Front national et insécurité : diaboliser ou critiquer ?
Xavier RAUFER
Avril 2002
En janvier 1991, j’ai publié dans la revue « Le Débat
» la première, sinon la seule, critique criminologique du programme
du Front national (FN). Intitulée « Front national : sur les
motifs d’une ascension » cette étude – aussi éloignée
de la diabolisation que de la complaisance – débutait ainsi : «
Les succès électoraux du FN entre 1980 et 1990 ont une origine
à peu près unique : un diagnostic juste – n’ayons pas peur
des mots – posé par le mouvement de Jean-Marie Le Pen sur la réalité
de la montée de l’insécurité, de la violence et du terrorisme
– et des angoisses consécutives de millions de français – dans
les premières années de cette décennie. Diagnostic cependant
affaibli par une explication aussi sommaire qu’unique, la responsabilité
des immigrés et complété – si l’on peut dire – par une
absence à peu près totale de solutions praticables... ».
Onze ans ont passé. De façon sidérante, absolument rien
n’a changé. La criminalité augmente toujours, le poids électoral
du Front national, de ce fait, aussi. Et le choc de la montée du FN
reçu, les réactions politico-médiatiques se bornent
encore et toujours à des mobilisations factices, des monômes
et des crises de nerf.
Il y a cependant à dire, froidement et calmement, sur le programme
sécuritaire du Front national. Limitons-nous à ceci, dans l’espace
imparti : en matière de mafias, de terrorisme, de grands trafics d’êtres
humains, d’armes ou de stupéfiants, tous les pays de l’Union européenne,
tous, ont les mêmes problèmes, les mêmes adversaires.
Et ne pourront les affronter qu’unis, grâce à une coordination
policière forte et un Parquet européen. Je vois chaque année
des dizaines de magistrats et de policiers d’Europe: pas plus pro-européens
qu’eux – même Scotland Yard, désormais. Tous se désolent
et s’indignent qu’en Europe, les frontières n’existent plus pour personne
– sauf pour eux. Le repli, alors ? Toujours et partout, la géographie
l’impose à la politique et à l’Histoire. Le voudrait elle,
la France ne saurait fermer ses frontières. De la Suisse à
la mer du Nord, plus de neuf cents passages terrestres non gardés
(et non-gardables) existent et nul ne peut rien y changer.
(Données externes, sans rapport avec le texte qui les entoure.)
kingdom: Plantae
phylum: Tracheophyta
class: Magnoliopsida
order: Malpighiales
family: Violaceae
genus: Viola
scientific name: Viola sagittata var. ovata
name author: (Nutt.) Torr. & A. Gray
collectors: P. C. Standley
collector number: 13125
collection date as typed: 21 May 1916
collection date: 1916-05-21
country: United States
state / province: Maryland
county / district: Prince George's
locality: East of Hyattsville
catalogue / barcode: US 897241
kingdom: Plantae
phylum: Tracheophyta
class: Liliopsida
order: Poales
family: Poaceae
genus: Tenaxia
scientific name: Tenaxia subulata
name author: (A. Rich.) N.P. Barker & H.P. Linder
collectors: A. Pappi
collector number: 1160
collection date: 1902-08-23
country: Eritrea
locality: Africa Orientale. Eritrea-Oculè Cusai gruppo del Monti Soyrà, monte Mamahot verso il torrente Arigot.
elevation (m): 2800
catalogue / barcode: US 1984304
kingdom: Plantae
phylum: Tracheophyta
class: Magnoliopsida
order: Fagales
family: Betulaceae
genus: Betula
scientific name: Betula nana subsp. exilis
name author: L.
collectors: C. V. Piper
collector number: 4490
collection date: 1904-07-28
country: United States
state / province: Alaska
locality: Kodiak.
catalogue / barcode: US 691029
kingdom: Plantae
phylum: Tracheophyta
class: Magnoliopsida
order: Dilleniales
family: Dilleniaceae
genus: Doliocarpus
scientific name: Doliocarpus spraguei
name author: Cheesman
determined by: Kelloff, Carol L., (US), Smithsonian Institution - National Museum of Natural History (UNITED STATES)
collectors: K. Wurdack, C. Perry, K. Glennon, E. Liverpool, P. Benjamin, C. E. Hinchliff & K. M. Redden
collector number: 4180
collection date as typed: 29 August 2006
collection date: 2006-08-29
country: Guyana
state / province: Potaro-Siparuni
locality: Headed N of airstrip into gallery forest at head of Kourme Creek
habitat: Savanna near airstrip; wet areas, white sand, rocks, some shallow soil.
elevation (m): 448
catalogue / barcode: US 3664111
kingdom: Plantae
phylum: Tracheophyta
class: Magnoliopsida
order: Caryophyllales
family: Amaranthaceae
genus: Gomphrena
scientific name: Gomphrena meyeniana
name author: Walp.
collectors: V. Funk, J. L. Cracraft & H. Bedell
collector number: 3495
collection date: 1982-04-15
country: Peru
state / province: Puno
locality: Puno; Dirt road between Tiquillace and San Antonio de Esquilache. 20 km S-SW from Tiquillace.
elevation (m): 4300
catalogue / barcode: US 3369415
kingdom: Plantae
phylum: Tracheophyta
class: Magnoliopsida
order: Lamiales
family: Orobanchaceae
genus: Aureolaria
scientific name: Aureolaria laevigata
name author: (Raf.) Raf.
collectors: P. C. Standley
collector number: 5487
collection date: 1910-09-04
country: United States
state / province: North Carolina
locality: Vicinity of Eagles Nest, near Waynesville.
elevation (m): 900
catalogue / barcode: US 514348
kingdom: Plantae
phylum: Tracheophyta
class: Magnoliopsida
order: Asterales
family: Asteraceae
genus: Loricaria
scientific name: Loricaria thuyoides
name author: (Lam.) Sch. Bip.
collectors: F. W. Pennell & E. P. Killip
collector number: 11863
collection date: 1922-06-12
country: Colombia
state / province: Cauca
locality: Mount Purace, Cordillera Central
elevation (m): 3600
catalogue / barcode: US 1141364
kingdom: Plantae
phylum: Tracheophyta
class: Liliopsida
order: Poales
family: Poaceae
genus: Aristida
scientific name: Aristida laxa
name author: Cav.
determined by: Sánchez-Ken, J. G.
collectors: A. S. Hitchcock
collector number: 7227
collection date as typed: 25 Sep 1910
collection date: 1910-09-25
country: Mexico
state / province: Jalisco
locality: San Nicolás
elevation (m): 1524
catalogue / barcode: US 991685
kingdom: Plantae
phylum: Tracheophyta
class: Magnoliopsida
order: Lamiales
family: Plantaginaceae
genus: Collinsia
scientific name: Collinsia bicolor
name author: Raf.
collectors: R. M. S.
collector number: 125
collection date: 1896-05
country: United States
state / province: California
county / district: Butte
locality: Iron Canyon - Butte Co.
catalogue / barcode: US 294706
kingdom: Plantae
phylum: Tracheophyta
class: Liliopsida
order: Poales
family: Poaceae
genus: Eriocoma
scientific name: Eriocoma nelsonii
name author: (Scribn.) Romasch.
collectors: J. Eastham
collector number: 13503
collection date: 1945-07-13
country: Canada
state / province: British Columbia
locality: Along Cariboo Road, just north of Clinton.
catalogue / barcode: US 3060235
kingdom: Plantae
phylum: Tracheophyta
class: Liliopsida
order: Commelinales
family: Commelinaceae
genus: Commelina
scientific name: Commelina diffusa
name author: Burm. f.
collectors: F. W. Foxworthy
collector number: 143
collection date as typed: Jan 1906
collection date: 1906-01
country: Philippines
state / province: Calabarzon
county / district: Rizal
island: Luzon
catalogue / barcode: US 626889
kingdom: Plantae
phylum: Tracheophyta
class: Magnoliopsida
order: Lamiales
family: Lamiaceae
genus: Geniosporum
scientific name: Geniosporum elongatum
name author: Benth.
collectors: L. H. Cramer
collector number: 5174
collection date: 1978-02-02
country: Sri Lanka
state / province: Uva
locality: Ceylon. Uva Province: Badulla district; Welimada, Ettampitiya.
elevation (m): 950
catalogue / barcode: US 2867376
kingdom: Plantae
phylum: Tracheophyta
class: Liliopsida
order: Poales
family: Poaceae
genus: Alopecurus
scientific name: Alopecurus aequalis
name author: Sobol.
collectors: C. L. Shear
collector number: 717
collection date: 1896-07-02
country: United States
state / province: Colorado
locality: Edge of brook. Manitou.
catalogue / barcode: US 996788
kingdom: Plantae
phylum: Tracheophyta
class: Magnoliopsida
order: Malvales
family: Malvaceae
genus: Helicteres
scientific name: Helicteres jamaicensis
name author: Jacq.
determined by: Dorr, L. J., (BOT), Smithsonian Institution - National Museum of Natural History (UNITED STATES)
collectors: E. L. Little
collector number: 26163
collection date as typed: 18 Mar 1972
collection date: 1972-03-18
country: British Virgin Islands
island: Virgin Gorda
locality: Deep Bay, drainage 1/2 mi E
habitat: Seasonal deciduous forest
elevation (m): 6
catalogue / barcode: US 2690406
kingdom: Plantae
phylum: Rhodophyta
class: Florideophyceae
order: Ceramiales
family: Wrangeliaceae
Voilà pour
l’absence de solutions praticables – et on pourrait multiplier les exemples,
notamment dans le domaine des liens complexes entre migrations et criminalité.
Reste la justesse du diagnostic du FN et l’incapacité flagrante de
la classe politique, à ce jour, à prendre au sérieux
la crise criminelle au long cours subie par notre pays, puis de la traiter
une bonne fois pour toutes par la prévention certes, mais aussi par
l’indispensable répression. Cette incapacité provoque l’incessante
montée électorale du FN depuis désormais vingt ans.
Combien de temps encore l’aveuglement officiel durera-t-il ?
En conclusion de mon étude du « Débat », je formulais
voici onze ans le diagnostic suivant : « Pour l’instant, le rôle
de héraut de ce nouveau Tiers-Etat est laissé sans partage
au FN qui fonde ses succès sur la dénonciation tous azimuts
de cette nouvelle inégalité en matière de sécurité.
Tant que majorité et opposition laisseront au FN le monopole de ce
rôle-là, il conservera grosso-modo ses niveaux actuels. Que
la sécurité se dégrade, il les améliorera encore.
».
Ce diagnostic, je le réitère formellement aujourd’hui. Si le
prochain gouvernement ne vient pas à bout, et vite, et bien, de la
violence sociale qui ravage chaque année des zones toujours plus étendues
de la France, nous aurons d’ici cinq ans un Front national à 18% dans
les sondages – et 25 % dans les urnes.